(J. R. Guzzo, publicado no jornal O Estado de S. Paulo em 8 de novembro de 2023)
O último Exame Nacional do Ensino Médio (Enem), o mais importante teste para avaliação de conhecimento dos alunos brasileiros antes da universidade, não foi apenas mais uma vergonha. Também não foi só uma prova da desonestidade fundamental que os comissários do Ministério da Educação aplicam na formulação das perguntas — nem da aberta malversação de dinheiro público, uma vez mais, em favor de interesses ideológicos particulares. Mais do que tudo, o Enem deste ano deixa claro por que o Brasil continua tendo um dos piores sistemas de ensino público do mundo. Os donos do aparelho educacional não permitem que os estudantes aprendam a fazer conta, a escrever em português e a adquirir uma compreensão mínima de um texto escrito. Em vez disso, usam o Estado brasileiro e os seus recursos para obrigar os alunos a obedecerem a um catecismo político. Ou respondem às perguntas como os donos do Enem querem que elas sejam respondidas, ou não passam no exame.
Das 90 questões apresentadas este ano, pelo menos 40% se referiam aos temas da misoginia, diversidade, luta de classes, homofobia, pobreza e racismo — ou o orgulho de ser negro. E o restante do conhecimento humano? Foi apertado no espaço que sobrou. No balanço geral, metade das perguntas não mediam o que o aluno aprendeu em seus anos de educação básica. Faziam propaganda política e ideológica em estado bruto, sem disfarces, como no “horário gratuito” do período eleitoral. O agronegócio foi denunciado pelos autores da prova como uma atividade nociva ao Brasil e à natureza — ou aluno respondia que o setor mais avançado da economia do Brasil é ruim para o país, ou a sua resposta estava errada. O capitalismo é obviamente condenado; exige-se, nas alternativas “certas”, que o aluno aponte o sistema como um mal em si. As perguntas apresentam como fatos indiscutíveis o que são unicamente as crenças políticas dos professores. Fala-se nas “estruturas de opressão sócio e historicamente construídas”. Mais: além de uma fraude em termos de avaliação objetiva de conhecimentos, o Enem deste ano foi uma espetacular exibição de ignorância por parte dos que fizeram as perguntas.
Há questões redigidas com erros técnicos grosseiros; já não se trata, aí, de desvio de conduta, mas de pura incompetência. Há erros de português. Há perguntas impossíveis de se responder corretamente — ou todas as alternativas de resposta estão erradas ou todas estão certas, o que obriga o aluno a jogar na sorte. O compositor Caetano Veloso, por exemplo, não conseguiu responder à pergunta que foi feita sobre duas de suas próprias canções; depois de refletir com muita atenção sobre cada uma das alternativas, afirmou que todas estavam certas. Como é obrigatório cravar apenas uma opção das cinco apresentadas, a chance de errar é de 80%. É um dos pontos mais baixos a que já chegou o Enem.

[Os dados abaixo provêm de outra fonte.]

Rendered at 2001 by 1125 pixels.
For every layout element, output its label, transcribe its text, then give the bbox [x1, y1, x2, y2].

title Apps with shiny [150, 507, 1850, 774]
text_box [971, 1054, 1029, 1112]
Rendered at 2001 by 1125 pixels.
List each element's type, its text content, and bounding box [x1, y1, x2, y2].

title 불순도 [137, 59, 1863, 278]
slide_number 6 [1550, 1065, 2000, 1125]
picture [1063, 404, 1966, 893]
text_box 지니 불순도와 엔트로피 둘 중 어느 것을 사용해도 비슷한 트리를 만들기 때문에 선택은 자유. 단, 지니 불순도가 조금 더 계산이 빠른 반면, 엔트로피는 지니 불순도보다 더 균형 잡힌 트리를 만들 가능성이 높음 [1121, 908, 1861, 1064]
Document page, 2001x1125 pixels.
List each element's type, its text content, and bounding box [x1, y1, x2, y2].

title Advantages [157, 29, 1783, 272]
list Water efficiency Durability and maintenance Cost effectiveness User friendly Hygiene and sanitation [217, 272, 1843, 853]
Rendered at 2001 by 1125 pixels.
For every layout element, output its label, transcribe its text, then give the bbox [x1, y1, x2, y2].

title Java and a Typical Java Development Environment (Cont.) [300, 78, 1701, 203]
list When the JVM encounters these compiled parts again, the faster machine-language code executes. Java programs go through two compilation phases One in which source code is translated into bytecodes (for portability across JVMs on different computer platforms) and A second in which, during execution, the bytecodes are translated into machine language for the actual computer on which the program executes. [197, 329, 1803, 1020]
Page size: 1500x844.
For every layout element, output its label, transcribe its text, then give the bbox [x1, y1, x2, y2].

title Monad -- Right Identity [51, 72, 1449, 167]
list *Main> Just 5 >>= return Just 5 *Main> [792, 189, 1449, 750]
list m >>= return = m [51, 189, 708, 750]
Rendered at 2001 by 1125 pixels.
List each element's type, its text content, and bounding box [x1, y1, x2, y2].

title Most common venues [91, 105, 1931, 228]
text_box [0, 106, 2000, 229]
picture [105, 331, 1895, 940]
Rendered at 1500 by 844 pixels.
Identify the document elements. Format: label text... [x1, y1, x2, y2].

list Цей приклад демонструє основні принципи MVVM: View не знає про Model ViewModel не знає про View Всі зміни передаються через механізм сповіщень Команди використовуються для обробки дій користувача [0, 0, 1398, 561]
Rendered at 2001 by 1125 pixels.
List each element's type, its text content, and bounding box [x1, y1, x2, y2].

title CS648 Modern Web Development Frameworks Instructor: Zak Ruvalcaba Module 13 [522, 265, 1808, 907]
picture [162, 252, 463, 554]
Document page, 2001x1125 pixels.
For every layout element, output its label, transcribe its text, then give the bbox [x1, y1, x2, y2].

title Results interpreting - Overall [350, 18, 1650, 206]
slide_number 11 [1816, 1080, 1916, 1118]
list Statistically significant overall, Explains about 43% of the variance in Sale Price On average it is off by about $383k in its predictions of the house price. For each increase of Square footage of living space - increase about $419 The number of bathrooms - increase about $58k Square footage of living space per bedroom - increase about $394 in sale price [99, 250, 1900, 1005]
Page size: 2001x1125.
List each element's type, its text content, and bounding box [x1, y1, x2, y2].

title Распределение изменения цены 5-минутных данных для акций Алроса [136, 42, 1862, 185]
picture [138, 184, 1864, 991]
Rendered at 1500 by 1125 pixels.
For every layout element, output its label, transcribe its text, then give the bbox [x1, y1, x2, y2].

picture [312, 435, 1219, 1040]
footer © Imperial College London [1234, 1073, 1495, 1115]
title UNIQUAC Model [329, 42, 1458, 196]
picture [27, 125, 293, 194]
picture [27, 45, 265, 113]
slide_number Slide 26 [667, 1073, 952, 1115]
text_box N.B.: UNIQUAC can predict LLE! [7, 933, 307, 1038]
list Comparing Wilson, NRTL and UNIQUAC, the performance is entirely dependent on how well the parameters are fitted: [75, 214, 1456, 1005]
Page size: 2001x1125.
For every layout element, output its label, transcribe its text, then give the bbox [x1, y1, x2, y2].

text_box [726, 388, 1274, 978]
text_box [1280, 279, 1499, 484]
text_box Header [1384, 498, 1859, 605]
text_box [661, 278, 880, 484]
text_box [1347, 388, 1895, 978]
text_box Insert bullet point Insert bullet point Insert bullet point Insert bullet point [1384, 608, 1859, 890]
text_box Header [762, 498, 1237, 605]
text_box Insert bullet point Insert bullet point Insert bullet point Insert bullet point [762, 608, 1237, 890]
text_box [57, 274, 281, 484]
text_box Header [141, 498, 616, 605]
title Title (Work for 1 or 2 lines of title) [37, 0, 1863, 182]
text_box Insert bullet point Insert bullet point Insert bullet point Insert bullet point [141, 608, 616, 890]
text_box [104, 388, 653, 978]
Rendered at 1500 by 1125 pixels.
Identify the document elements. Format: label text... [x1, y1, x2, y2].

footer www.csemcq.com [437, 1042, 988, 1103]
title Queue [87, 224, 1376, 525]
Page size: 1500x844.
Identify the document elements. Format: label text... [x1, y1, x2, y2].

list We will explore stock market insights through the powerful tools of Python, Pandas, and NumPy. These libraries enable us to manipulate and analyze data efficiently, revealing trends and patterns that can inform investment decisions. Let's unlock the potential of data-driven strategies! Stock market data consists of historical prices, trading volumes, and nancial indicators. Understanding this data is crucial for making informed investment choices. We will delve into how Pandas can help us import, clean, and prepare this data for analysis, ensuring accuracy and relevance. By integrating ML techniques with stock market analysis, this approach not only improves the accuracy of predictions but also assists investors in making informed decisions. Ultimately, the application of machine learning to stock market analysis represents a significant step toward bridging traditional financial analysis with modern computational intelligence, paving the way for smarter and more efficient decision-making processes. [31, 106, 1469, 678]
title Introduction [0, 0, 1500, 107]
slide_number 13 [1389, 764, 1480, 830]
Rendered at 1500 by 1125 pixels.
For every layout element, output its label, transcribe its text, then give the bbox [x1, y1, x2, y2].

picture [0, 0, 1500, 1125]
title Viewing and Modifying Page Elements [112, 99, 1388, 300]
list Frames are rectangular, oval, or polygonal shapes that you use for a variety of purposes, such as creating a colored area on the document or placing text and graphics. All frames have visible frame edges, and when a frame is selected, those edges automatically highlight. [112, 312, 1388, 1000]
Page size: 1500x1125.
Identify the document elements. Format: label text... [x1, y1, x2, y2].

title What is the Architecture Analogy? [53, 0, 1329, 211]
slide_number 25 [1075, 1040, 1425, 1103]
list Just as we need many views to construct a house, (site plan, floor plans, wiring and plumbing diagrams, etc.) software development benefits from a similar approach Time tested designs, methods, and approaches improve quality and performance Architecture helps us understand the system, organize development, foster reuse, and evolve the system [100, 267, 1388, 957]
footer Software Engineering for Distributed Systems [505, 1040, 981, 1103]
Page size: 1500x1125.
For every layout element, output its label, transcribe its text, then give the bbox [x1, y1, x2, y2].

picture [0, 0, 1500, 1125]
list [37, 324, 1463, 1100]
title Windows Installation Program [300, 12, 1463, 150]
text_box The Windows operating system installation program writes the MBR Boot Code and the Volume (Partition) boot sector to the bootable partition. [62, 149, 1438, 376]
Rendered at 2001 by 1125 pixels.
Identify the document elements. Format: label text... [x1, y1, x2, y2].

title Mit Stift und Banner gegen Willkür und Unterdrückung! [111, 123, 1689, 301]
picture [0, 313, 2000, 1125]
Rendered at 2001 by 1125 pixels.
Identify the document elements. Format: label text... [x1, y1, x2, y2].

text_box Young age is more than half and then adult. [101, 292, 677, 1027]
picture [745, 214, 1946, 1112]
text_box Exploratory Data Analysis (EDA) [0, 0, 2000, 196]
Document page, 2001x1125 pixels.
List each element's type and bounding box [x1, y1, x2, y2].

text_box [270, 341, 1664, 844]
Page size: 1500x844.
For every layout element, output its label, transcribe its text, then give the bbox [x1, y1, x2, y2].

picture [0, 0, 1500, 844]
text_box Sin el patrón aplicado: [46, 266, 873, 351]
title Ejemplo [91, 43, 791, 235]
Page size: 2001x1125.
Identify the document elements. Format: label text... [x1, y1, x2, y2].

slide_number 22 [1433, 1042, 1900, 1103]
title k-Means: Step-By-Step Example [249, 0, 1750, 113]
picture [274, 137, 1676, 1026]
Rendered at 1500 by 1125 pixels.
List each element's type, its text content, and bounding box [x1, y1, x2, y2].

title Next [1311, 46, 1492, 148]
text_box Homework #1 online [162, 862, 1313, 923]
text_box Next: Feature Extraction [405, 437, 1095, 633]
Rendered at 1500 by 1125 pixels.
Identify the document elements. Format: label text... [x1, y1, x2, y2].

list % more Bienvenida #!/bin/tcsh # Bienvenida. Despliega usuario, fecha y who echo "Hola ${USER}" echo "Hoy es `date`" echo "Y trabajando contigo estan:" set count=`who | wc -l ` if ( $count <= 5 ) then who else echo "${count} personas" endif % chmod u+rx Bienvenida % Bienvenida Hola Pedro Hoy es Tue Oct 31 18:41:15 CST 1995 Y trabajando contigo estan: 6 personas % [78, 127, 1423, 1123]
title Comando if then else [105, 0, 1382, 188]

Críticas | William Waack: o Enem e o atraso mental do Brasil
A ditadura ideológica imposta à educação brasileira é, além de uma violação aos direitos dos estudantes, o método mais eficaz de se concentrar renda que existe no Brasil. Os objetivos políticos dos encarregados de ensinar se opõem à aquisição de conhecimento real; isso cria um sistema que mantém a maioria dos alunos da escola pública em situação de ignorância perpétua. Não aprendem o que é indispensável para se ter mais oportunidades, obter remuneração melhor ou reduzir a sua desigualdade. É um sistema que condena milhões de jovens brasileiros a viverem fazendo os trabalhos mais pesados, recebendo os salários mais baixos e tendo as menores chances de conseguir uma existência mais cômoda. Os educadores brasileiros não estão interessados em ensinar matemática, ciências e outras disciplinas necessárias para alguém atender às exigências do mercado de trabalho e da sociedade de hoje. Querem fazer “pedagogia na esperança” — essa mesma que mantém o Brasil como um dos países mais ignorantes sobre a face da Terra.